BEGIN INFORMATION

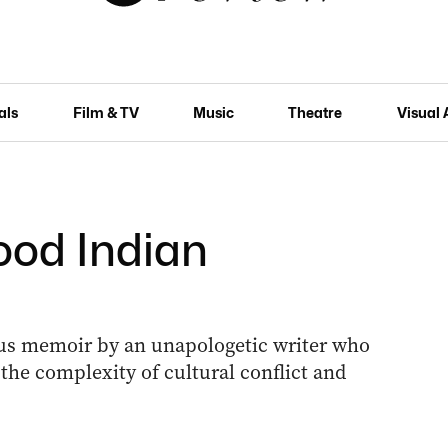
als
Film & TV
Music
Theatre
Visual 
ood Indian
ous memoir by an unapologetic writer who
he complexity of cultural conflict and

END INFORMATION

Leaving out only the pictures, retype every record exactly.

als
Film & TV
Music
Theatre
Visual 
ood Indian
ous memoir by an unapologetic writer who
he complexity of cultural conflict and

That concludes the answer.